Some juicy quotes from Russell (1934)

In addition to providing the climatic year concept, Russell’s 1934 paper also includes some beautiful passages of subtle thinking and ecological wisdom. Here are some of my favourites:

On ecologically critical thresholds along a continuous climatic gradient:

“If we assume that gradual transitions in nature, here and there, encounter important critical limits, it is clearly these we seek in climatic definitions. If these limits are inconstant in position from one year to the next, we have the reason why climatic boundaries are transitional zones.”

On different necessities and approaches for considering extremes (“the unusual experience”):

“In [some] cases a climatology of extremes is more significant than one based on normals.
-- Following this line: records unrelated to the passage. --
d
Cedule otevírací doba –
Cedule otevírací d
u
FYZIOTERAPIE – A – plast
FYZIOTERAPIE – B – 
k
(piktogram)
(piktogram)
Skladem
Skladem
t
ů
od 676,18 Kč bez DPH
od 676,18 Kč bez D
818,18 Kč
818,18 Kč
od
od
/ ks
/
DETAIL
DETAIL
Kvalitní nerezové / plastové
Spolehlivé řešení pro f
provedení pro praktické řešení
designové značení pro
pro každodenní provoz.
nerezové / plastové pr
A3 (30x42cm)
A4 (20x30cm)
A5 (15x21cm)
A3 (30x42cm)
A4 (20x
On the other hand, many unusual experiences are not expressed in landscape-at least for significant periods of time. Mature plants are less likely to succumb to the vicissitudes of climate than are young ones. Though an occasional desert or tundra year may upset vegetational balances temporarily, recurrence at such a rate as once a century very likely has little bearing on the distribution of forest or grassland. Yet, if the recurrence is so frequent that individual plants are prevented time after time from reaching sufficient maturity to withstand such extremes, it becomes highly significant. The westward extent of forest toward the Great Plains of the United States is more probably related to the recurrence of desert years than it is to the distribution of normal precipitation. While some unusual experiences deserve emphasis in certain climatic studies, others should be deleted from the records rather than averaged into normals.”
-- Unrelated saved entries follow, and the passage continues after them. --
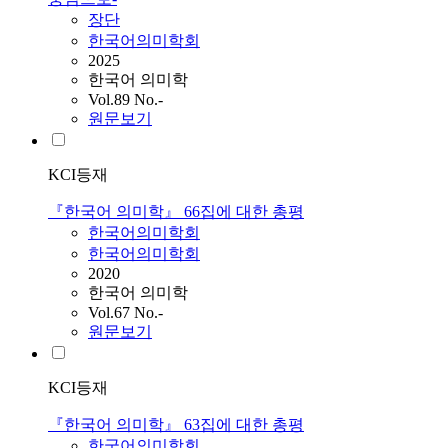
장단
한국어의미학회
2025
한국어 의미학
Vol.89 No.-
원문보기
KCI등재
『한국어 의미학』 66집에 대한 총평
한국어의미학회
한국어의미학회
2020
한국어 의미학
Vol.67 No.-
원문보기
KCI등재
『한국어 의미학』 63집에 대한 총평
한국어의미학회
On the artificiality of boundaries in climate mapping:

“The substitution of a cartographic line for a transitional zone in nature should be clearly understood…  There is real merit in the omission on climatic maps of a detailed grid or other means for the close identification of boundary positions, for the reason that the reader is thereby more or less forced to recognize boundaries as transitional zones.”

On the relative importance of core (“nuclear”) zones vs. transition zones in climate mapping:

“While theoretical reasons possibly exist for the recognition of climax climatic landscapes in terms of very small areas, thereby leaving most of the earth’s surface within transitional zones, the ends of geographical inquiry are better served by the adoption of climatic definitions sufficiently broad and flexible to admit more extensive type regions and narrower transitions.”
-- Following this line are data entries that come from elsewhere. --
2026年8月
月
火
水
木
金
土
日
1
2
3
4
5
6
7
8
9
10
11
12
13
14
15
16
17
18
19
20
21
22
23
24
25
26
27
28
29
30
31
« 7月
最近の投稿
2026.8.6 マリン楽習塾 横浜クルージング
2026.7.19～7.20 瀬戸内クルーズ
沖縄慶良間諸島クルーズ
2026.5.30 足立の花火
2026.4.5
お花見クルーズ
On different ecological meanings of climatic oscillations over different periods of time:

“The student of successive landscapes may require a successional climatology involving a whole series of climatographies, each based on possibly less than twenty-year periods. As we dissect the landscape into its component groups of forms, we find that individually these demand longer or shorter periods for the reason that they travel toward equilibriums at differing rates. During a twenty-year interval, ten desert years-occurring as a rather unusual experience in terms of the events of the past century-probably alter vegetation much more than land, drainage, or soil forms.”

 

References

Grundstein, A. (2008). Assessing Climate Change in the Contiguous United States Using a Modified Thornthwaite Climate Classification Scheme. The Professional Geographer, 60(3), 398–412.

Kunkel, K. E., & Changnon, S. A. (2003). Climate-years in the true prairie: temporal fluctuations of ecologically ctritical climate conditions. Climatic Change, 61, 101–122.

Russell, R. J. (1934). Climatic Years. Geographical Review, 24(1), 92–103.